Velvet Inspiration for Winter skirts
Sumptuous velvet started life as a large scarf. Then I spotted a wool skirt with a lilac tone in and envisaged the wool cummerbund due to the lilac/beige colour harmony. An experimental challenge with ‘V’ shaped cummerbund (lined) and cutting skirt sections to hang from the diagonal. Floral voile lilac/beige insets, and purple/grey butterfly print as hem, chosen for colour harmony.
‘Plum Velvet’ Skirt No. 1 has 4 small triangular inserts, forming a fully circular skirt (great for dancing), and dark butterfly print hem frill.
‘Plum Velvet’ Skirt No. 2 has 2 triangular insets front and back and cream frill.
‘Plum Velvet’ Skirt No. 3 is made of many flared lilac and beige pieces (photo not showing).
‘Plum Velvet’ skirt No. 2 side insertion of invisible zip.
[UNDER reconstruction – re editing images to upload]
Making procedure – similar all skirts: [temporary image reconstruction]
The velvet was cut to allow for 8 pieces, 4 in each skirt, (2 back, 2 front). Velvet piece positioned to cummerbund on dummy, gathered, using straight edge, allow to hang, then cut straight hem at base. Remove and cut 3 more for first skirt. Once they were all cut, I placed the second group of 4 velvet pieces the other way up, i.e. placing the bias along the cummerbund edge, allowing the straight edge to become the hem. (It was necessary to use straight edge to begin with to allow natural fall before cutting fabric at hem).
Below are two pieces after cutting shapes (from hanging on dummy), laid out with triangle gap, to cut inserts out.
Cutting triangle insert for velvet front backs.
Triangle inset: lace detail (strip cut from blouse) is stretched with zig-zag stitching to make flared edge then machined to inset side. Then join inset to main skirt part:either zig-zag on top of right side or make seam with right sides together then press flat well. Machining right sides together, joining inset to velvet
Cummerbund front and back - cut and darted. Measure your waist or dropped waist above hip, at position required: (e.g. 26") then allow 1.5 inches extra for waist darts on each piece, (which allows for dart take-up). Machine, press.
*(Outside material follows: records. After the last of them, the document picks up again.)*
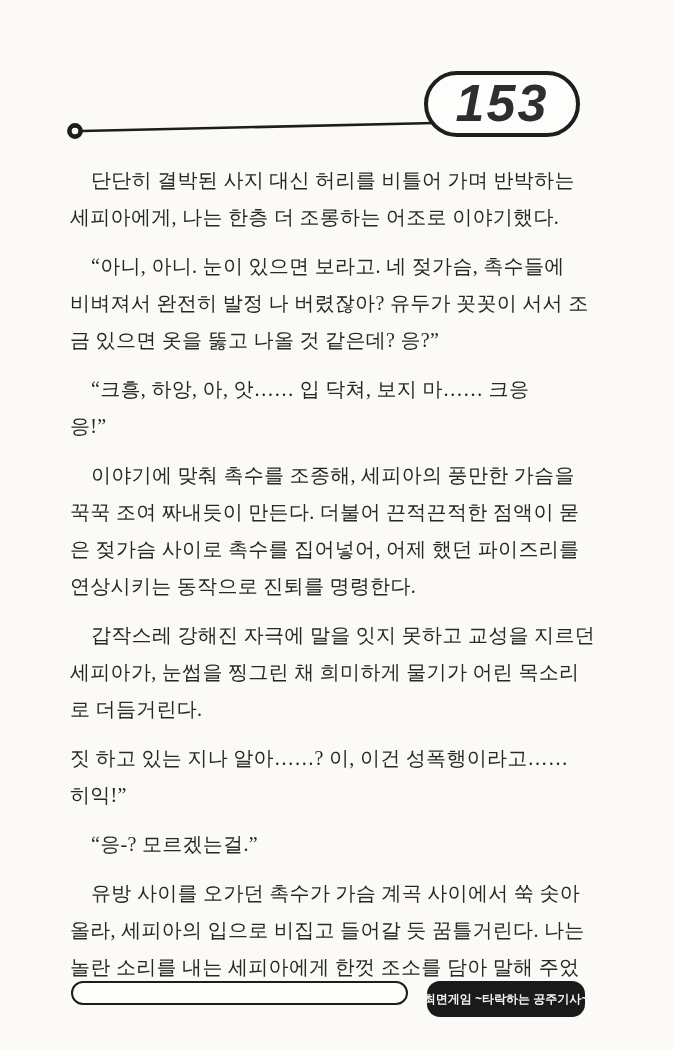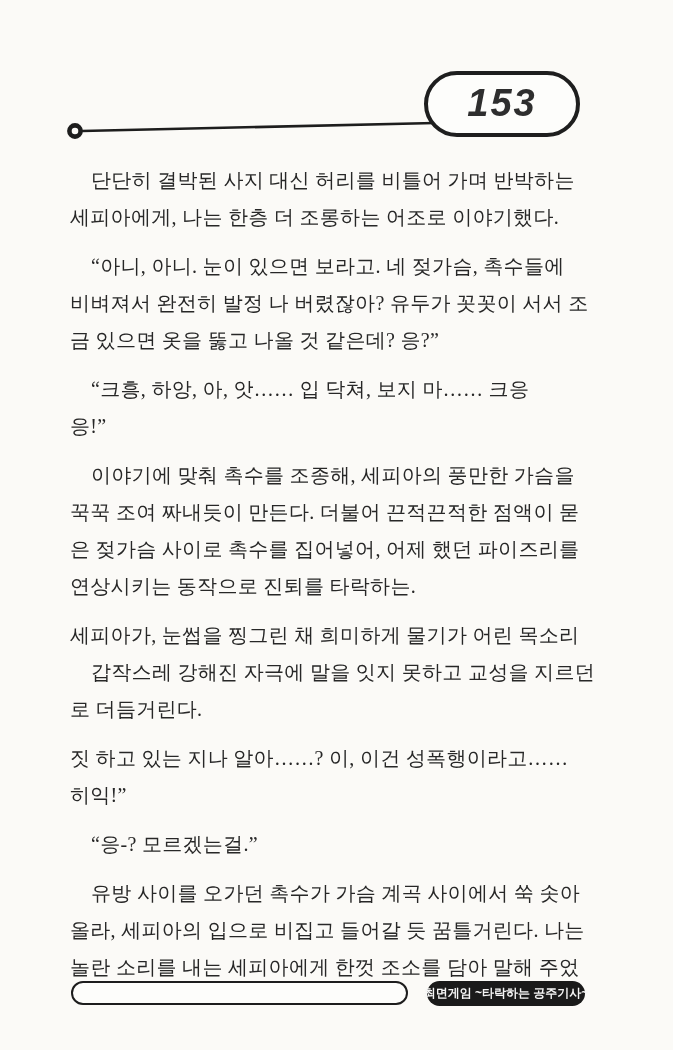--- a/index.html
+++ b/index.html
@@ -35,21 +35,21 @@
     border: 4.5px solid #1e1e1e;
     border-radius: 34px;
     display: flex;
     align-items: center;
     justify-content: center;
   }
   .page-number-pill span {
     font-family: "Liberation Sans", "DejaVu Sans", sans-serif;
     font-style: italic;
     font-weight: 700;
-    font-size: 38px;
+    font-size: 52px;
     letter-spacing: 2px;
     color: #2e2e2e;
     transform: translateY(-1px);
   }
 
   
   .body-text {
     position: absolute;
     left: 58px;
     top: 150px;
@@ -77,21 +77,21 @@
     height: 20px;
     background: #fdfdfb;
     border: 2.5px solid #1d1d1d;
     border-radius: 13px;
   }
   .series-badge {
     position: absolute;
     left: 427px;
     top: 981px;
     width: 158px;
-    height: 25px;
+    height: 36px;
     background: #1a1a1a;
     border-radius: 13px;
     display: flex;
     align-items: center;
     justify-content: center;
     color: #f5f5f5;
     font-family: "Liberation Sans", "DejaVu Sans", sans-serif;
     font-weight: 700;
     font-size: 12px;
     letter-spacing: 0px;
@@ -123,25 +123,25 @@
         <div class="line">금 있으면 옷을 뚫고 나올 것 같은데? 응?”</div>
       </div>
       <div class="paragraph">
         <div class="line first">“크흥, 하앙, 아, 앗…… 입 닥쳐, 보지 마…… 크응</div>
         <div class="line">응!”</div>
       </div>
       <div class="paragraph">
         <div class="line first">이야기에 맞춰 촉수를 조종해, 세피아의 풍만한 가슴을</div>
         <div class="line">꾹꾹 조여 짜내듯이 만든다. 더불어 끈적끈적한 점액이 묻</div>
         <div class="line">은 젖가슴 사이로 촉수를 집어넣어, 어제 했던 파이즈리를</div>
-        <div class="line">연상시키는 동작으로 진퇴를 타락하는.</div>
+        <div class="line">연상시키는 동작으로 진퇴를 명령한다.</div>
       </div>
       <div class="paragraph">
+        <div class="line first">갑작스레 강해진 자극에 말을 잇지 못하고 교성을 지르던</div>
         <div class="line">세피아가, 눈썹을 찡그린 채 희미하게 물기가 어린 목소리</div>
-        <div class="line first">갑작스레 강해진 자극에 말을 잇지 못하고 교성을 지르던</div>
         <div class="line">로 더듬거린다.</div>
       </div>
       <div class="paragraph">
         <div class="line">짓 하고 있는 지나 알아……? 이, 이건 성폭행이라고……</div>
         <div class="line">히익!”</div>
       </div>
       <div class="paragraph">
         <div class="line first">“응-? 모르겠는걸.”</div>
       </div>
       <div class="paragraph">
Lining also cut on bias and darted. Iron-on interfacing won't need darts if just 2 inches deep. Lay on and cut curved shapes. Machine half inch at waist. Clip waist.
Press lining inwards leaving seam space for closed side and zipped side. Finnish waist machine line into fold/seam edge point of lining fold.
Snip inside waist top seams including stiffening.
Machine both side seams along wool seam and lining seam all in one go. Press seam flat, (snip waist seams as above), then fold lining inwards and steam-press flat. Cummerbund lining pressed inside. One side left open for zip when skirt section is attached. Velvet and insets skirt section all joined: ready to pin and tack to cummerbund, tacking before machining. All skirt sections joined. Top of lace strips are folded in and excess cut off, then machined down while top-stitching with zig-zag around inserts to avoid bulky seams. Hand gather between pins, after positioning velvet to cummerbund, right sides together. Machine along gather line, removing pins as you go. Zig-zagging hem, pulling slightly, to create slight flare. Attaching frill behind skirt(underside view): Join strips of satin, silk, or polyester lining fabric (best cut on bias) twice length needed. Press over top edge quarter inch, pin to inside of skirt, half inch above hem. Zig-zag machine frill to skirt,removing pins as you go. Zig-zag frill hem from front.